Much of the credit for the Coliseum race has been given to 30-year-old Ben Kennedy, the great-grandson of NASCAR's founder and a former driver who holds a degree in sports management from the University of Florida. Kennedy is NASCAR's senior vice president of strategy and innovation and led last year's overhaul of a schedule that raced the same venues on the same weekends year after year with little variation.

It was Kennedy's idea to race at the Coliseum and push NASCAR past its comfortable boundaries. This year's Clash was a blank sheet of paper in which NASCAR could do anything it wanted, including an unprecedented halftime for Ice Cube's six-minute set.

Now the same drivers who expected NASCAR to fail on Sunday have openly wondered if more events can be like The Clash? If they can build a track inside the Coliseum, where else can they go? Yankee Stadium? Wembley? Swap Talladega Superspeedway for a stop at Bryant-Denny Stadium in Tuscaloosa?

Kennedy was asked about future visions the entire weekend but wanted to wait to see the end results.

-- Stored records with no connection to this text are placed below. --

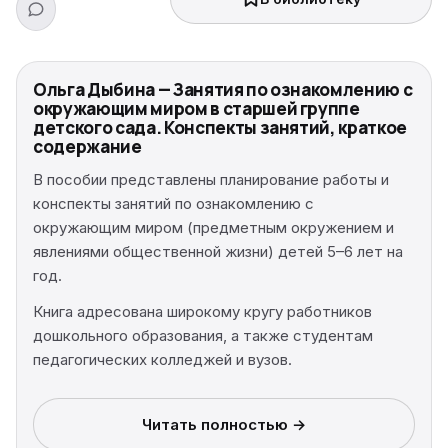
Ольга Дыбина — Занятия по ознакомлению с
окружающим миром в старшей группе
детского сада. Конспекты занятий, краткое
содержание
В пособии представлены планирование работы и
конспекты занятий по ознакомлению с
окружающим миром (предметным окружением и
явлениями общественной жизни) детей 5–6 лет на
год.
Книга адресована широкому кругу работников
дошкольного образования, а также студентам
педагогических колледжей и вузов.
Читать полностью →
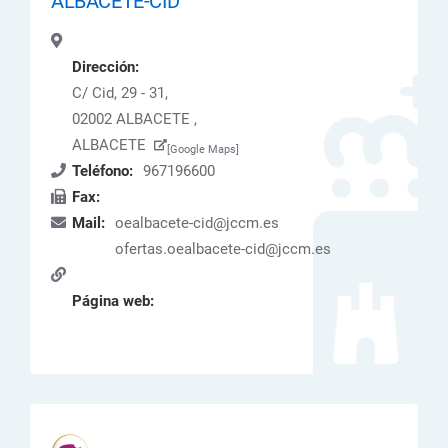
ALBACETE-CID
Dirección:
C/ Cid, 29 - 31,
02002 ALBACETE ,
ALBACETE
[Google Maps]
Teléfono:
967196600
Fax:
Mail:
oealbacete-cid@jccm.es
ofertas.oealbacete-cid@jccm.es
Página web:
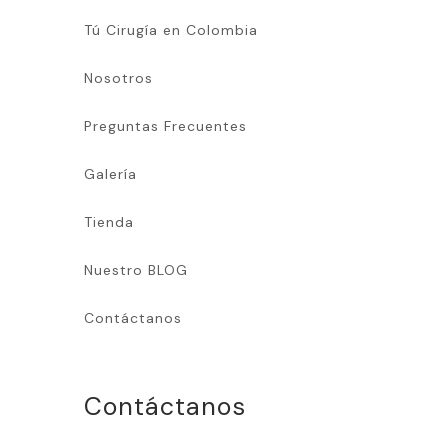
Tú Cirugía en Colombia
Nosotros
Preguntas Frecuentes
Galería
Tienda
Nuestro BLOG
Contáctanos
Contáctanos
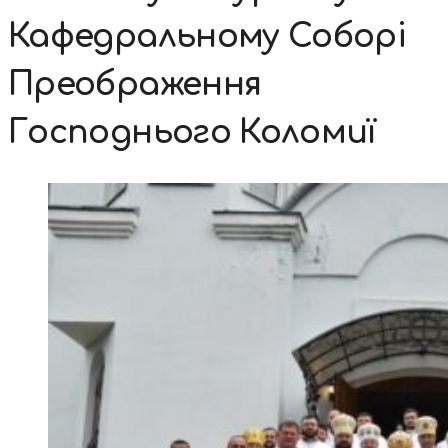
Кафедральному Соборі
Преображення
Господнього Коломиї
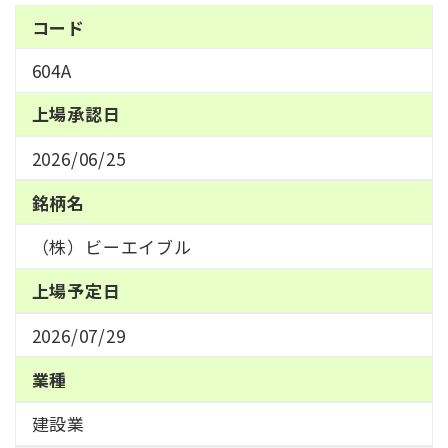
コード
604A
上場承認日
2026/06/25
銘柄名
（株）ビーエイブル
上場予定日
2026/07/29
業種
建設業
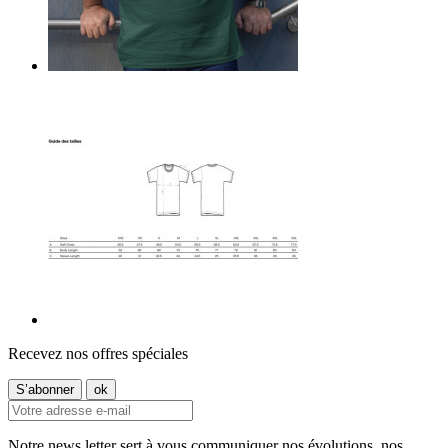
Recevez nos offres spéciales
Notre news letter sert à vous communiquer nos évolutions, nos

He also focused on NASCAR's return to Southern California for the first time since early 2020, when its annual stop in Fontana was held just weeks before the start of the pandemic.

NASCAR comes back at the end of this month to race in Fontana, a venue scheduled to be converted into a short track but also delayed by the pandemic. Busch sad the success of The Clash eliminated any doubt the conversion project at Fontana will now move forward.

But The Clash itself? It could be in Los Angeles again next season — it would be insane now for NASCAR to return the race to Daytona — but NASCAR now has the courage to try something even wilder.

For Logano, the race “proved that, hey, we can race anywhere."

“That’s the biggest win for the future of our sport," he said.